### Your instructions
Convert the lines for every one of the following items into a JSON list of strings, with one string for each line and no blank lines. Leave the pictures out of your answer.

◆ ◆ ◆

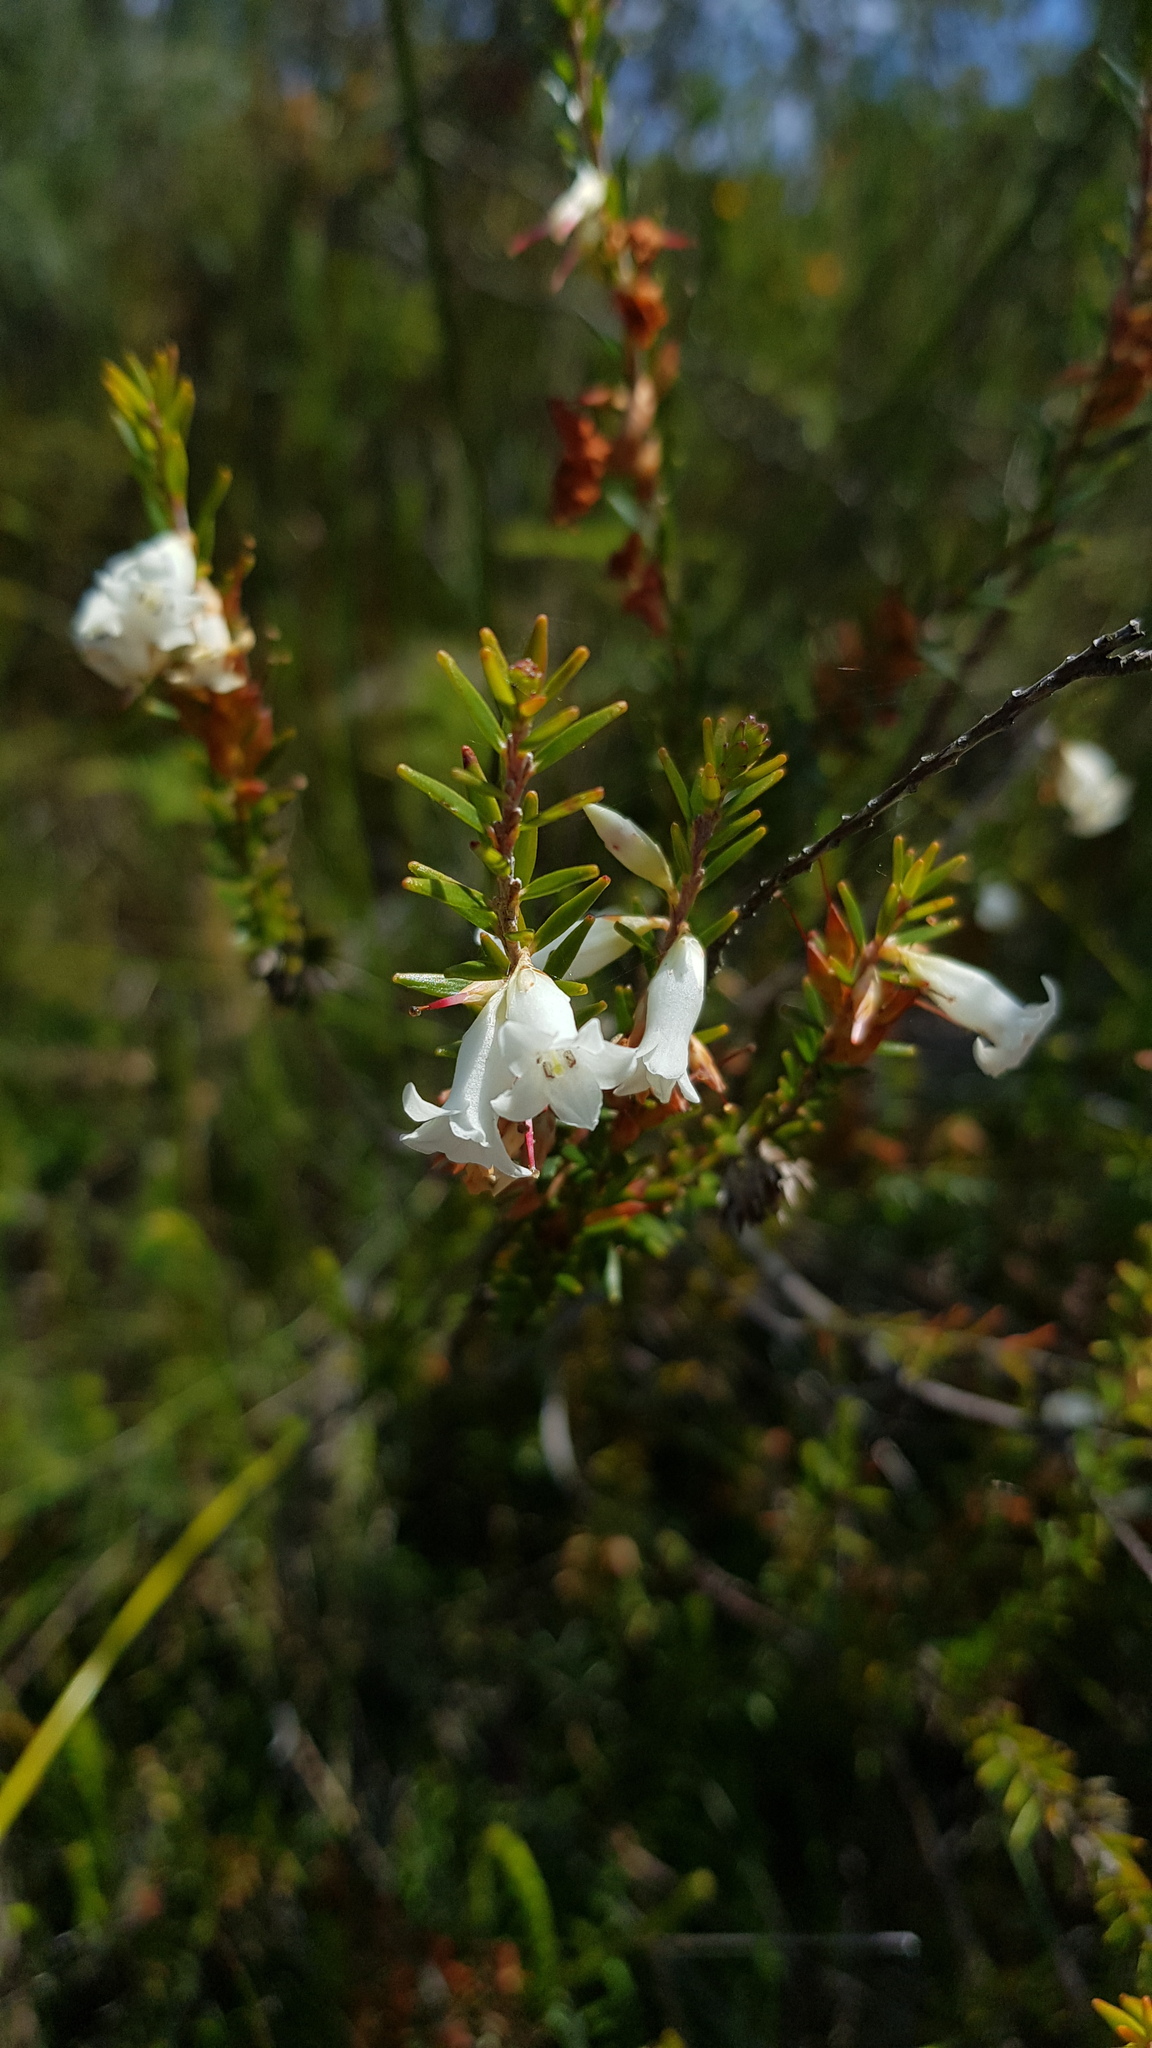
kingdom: Plantae
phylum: Tracheophyta
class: Magnoliopsida
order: Ericales
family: Ericaceae
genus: Epacris
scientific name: Epacris obtusifolia
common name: Blunt-leaf australian-heath
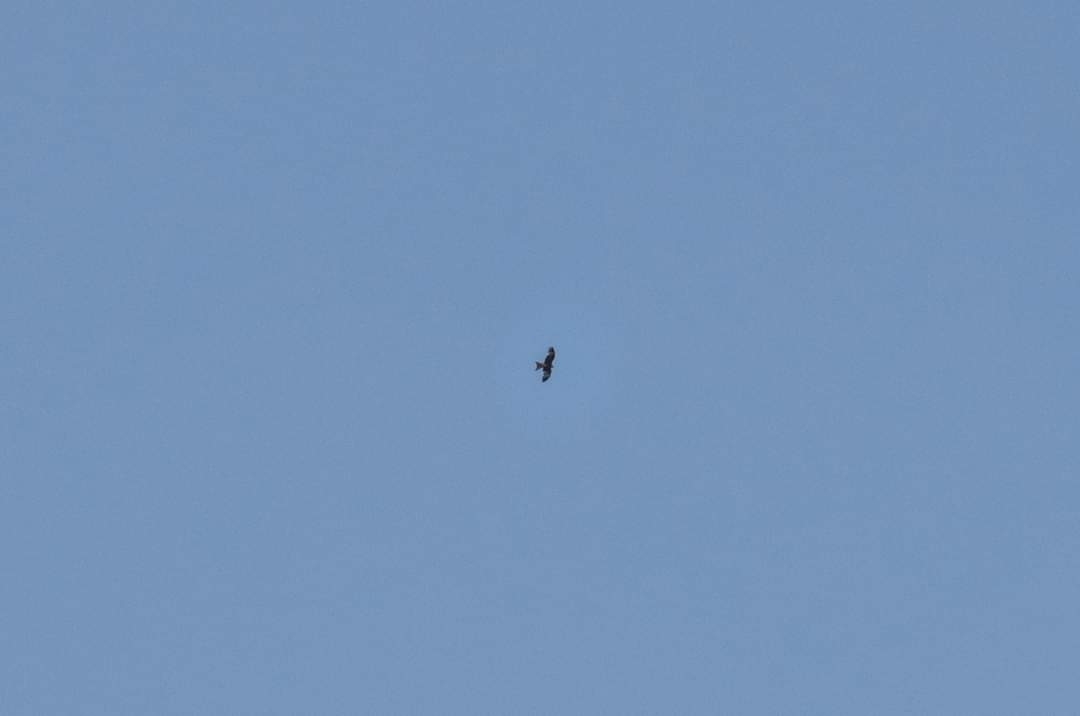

◆ ◆ ◆

### Solution to this exercise
[
  "kingdom: Plantae",
  "phylum: Tracheophyta",
  "class: Magnoliopsida",
  "order: Ericales",
  "family: Ericaceae",
  "genus: Epacris",
  "scientific name: Epacris obtusifolia",
  "common name: Blunt-leaf australian-heath"
]